Start of Data extract
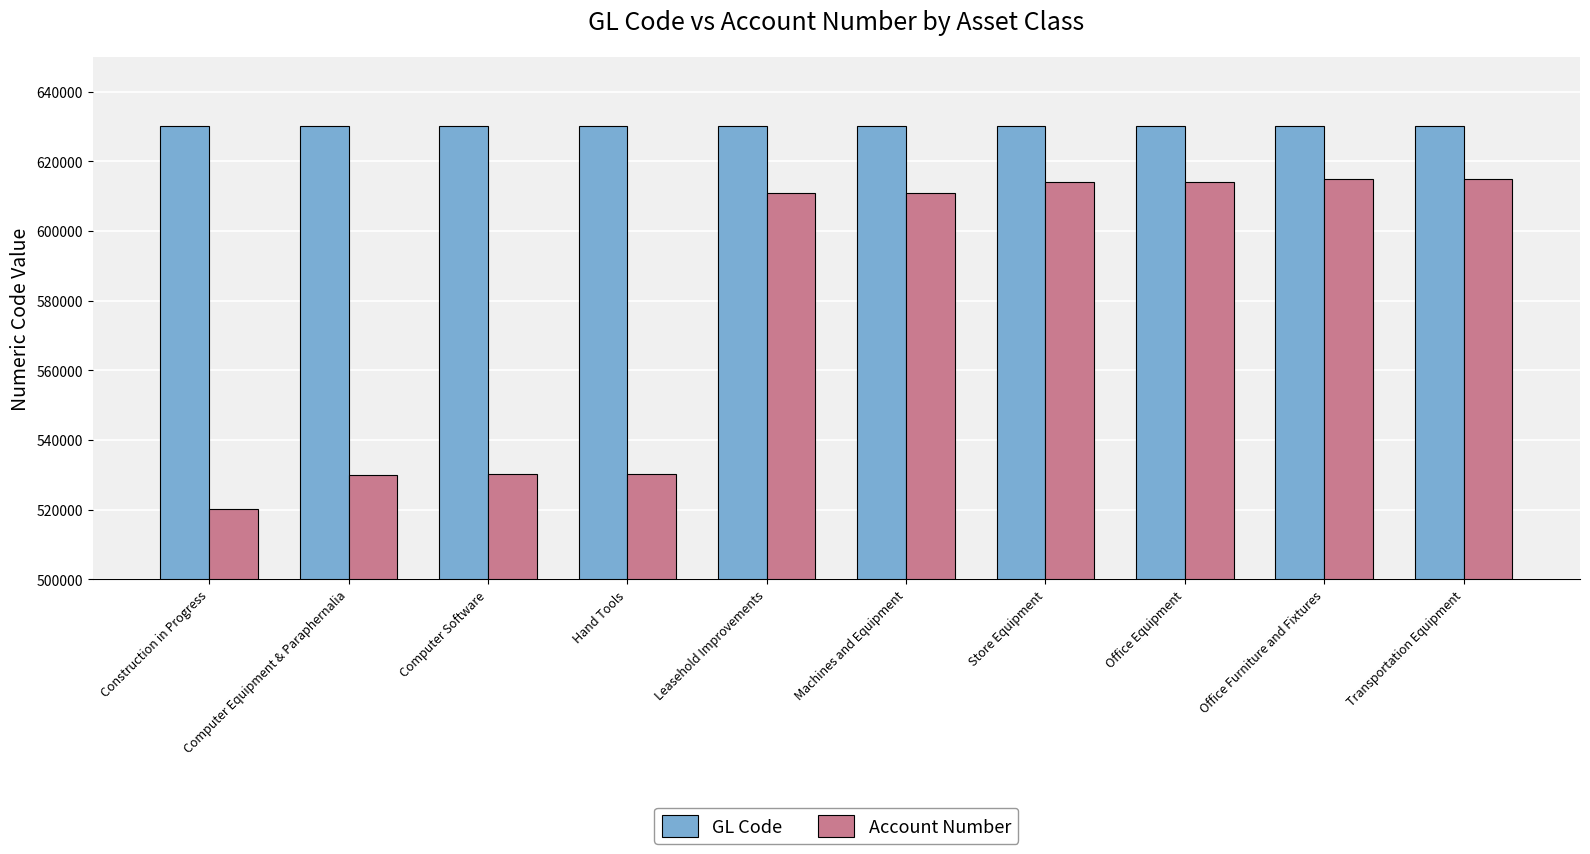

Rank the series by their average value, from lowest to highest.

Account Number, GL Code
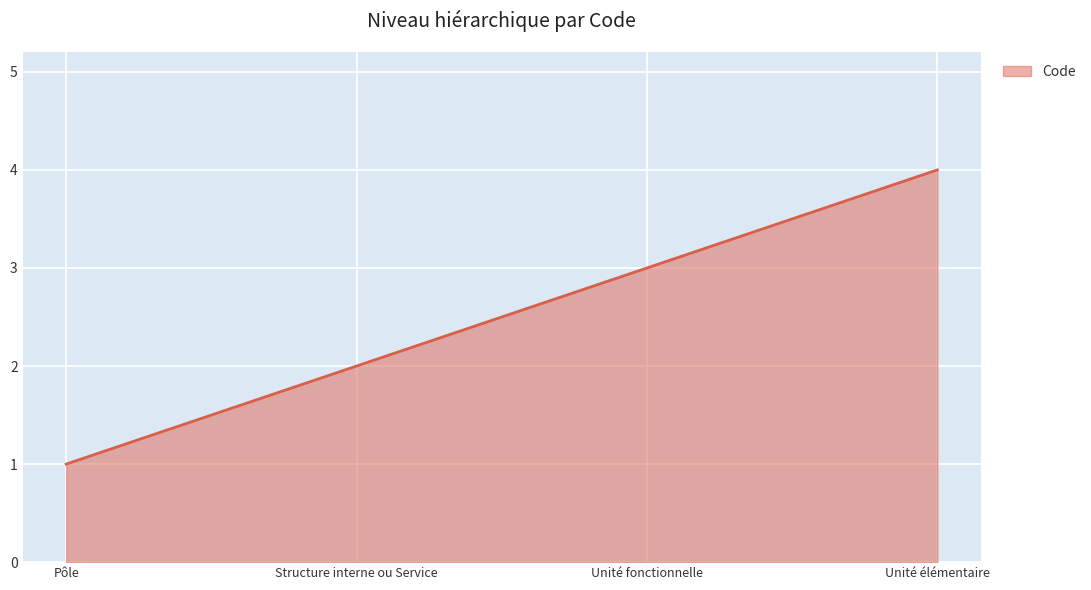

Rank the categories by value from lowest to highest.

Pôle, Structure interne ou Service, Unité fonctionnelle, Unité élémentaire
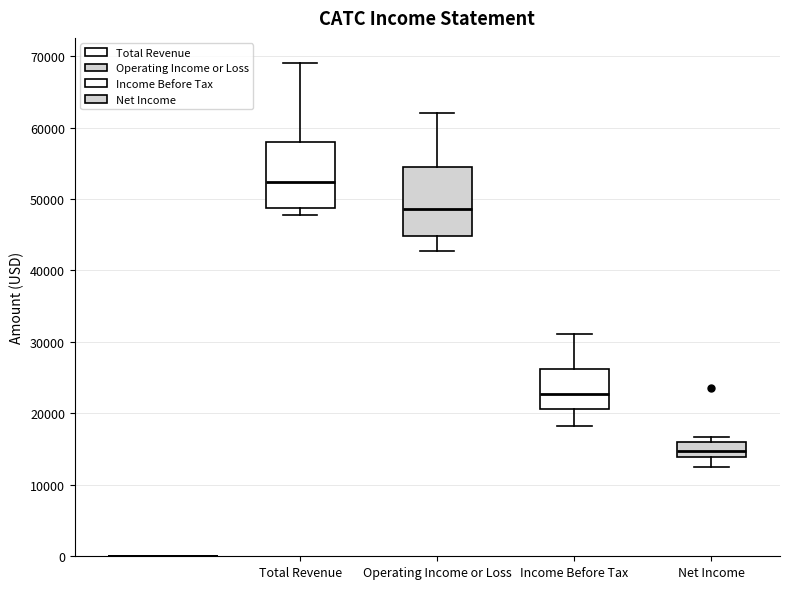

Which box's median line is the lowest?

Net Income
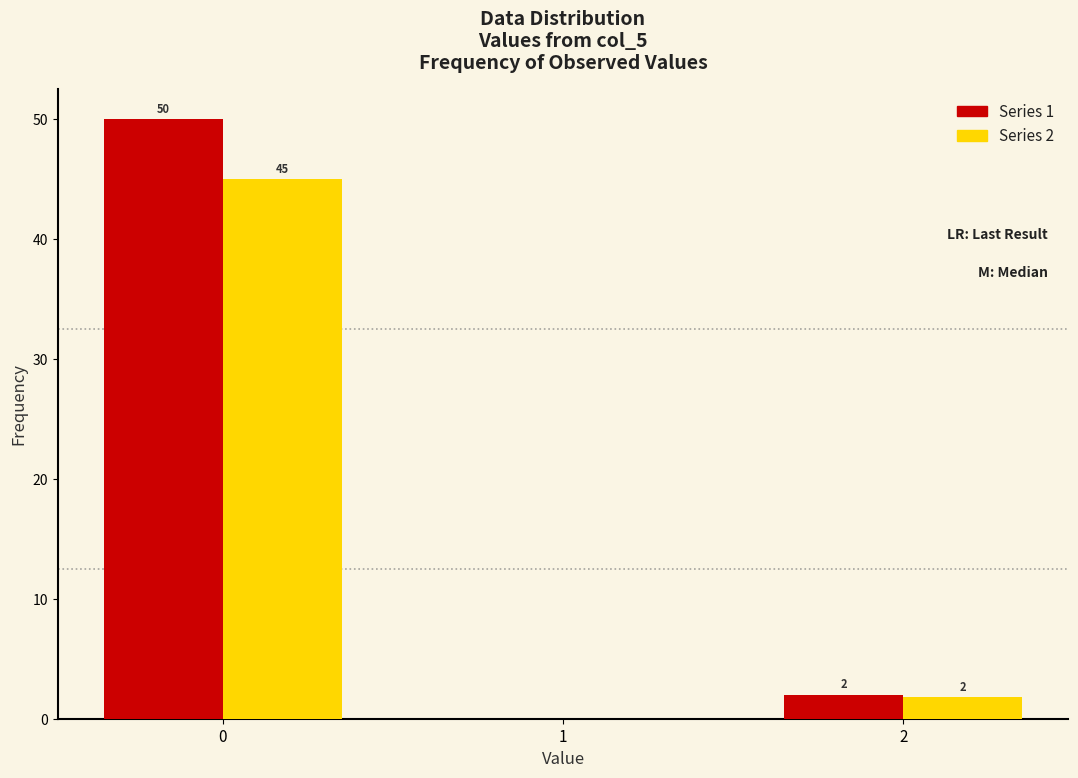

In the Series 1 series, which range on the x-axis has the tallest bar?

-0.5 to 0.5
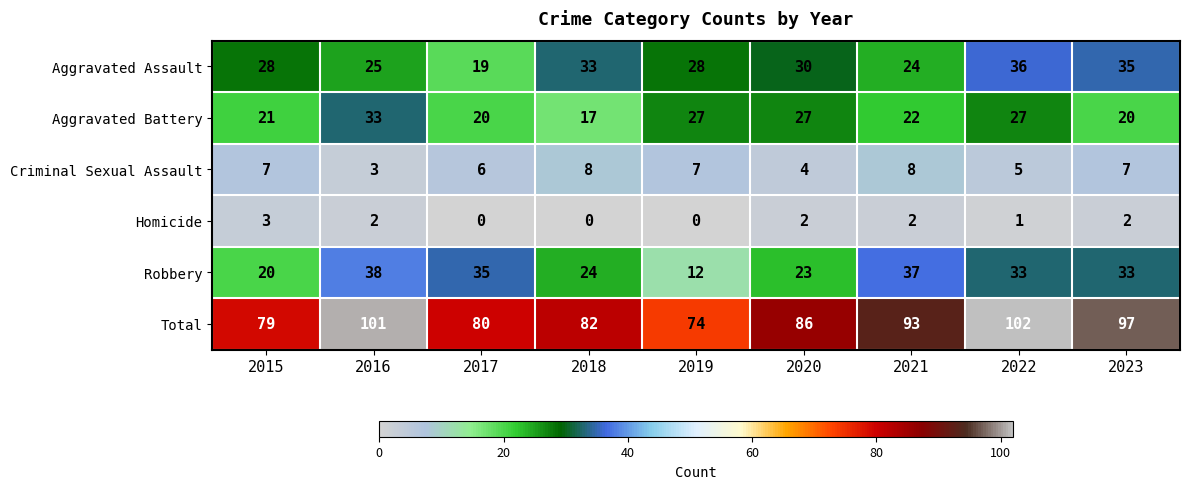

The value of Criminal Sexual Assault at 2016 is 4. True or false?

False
End of Data extract
# Prompt:
Copy out the text of every item above word for word, leaving out the pictures.

# Result:
Rank the series by their average value, from lowest to highest.

Account Number, GL Code

Rank the categories by value from lowest to highest.

Pôle, Structure interne ou Service, Unité fonctionnelle, Unité élémentaire

Which box's median line is the lowest?

Net Income

In the Series 1 series, which range on the x-axis has the tallest bar?

-0.5 to 0.5

The value of Criminal Sexual Assault at 2016 is 4. True or false?

False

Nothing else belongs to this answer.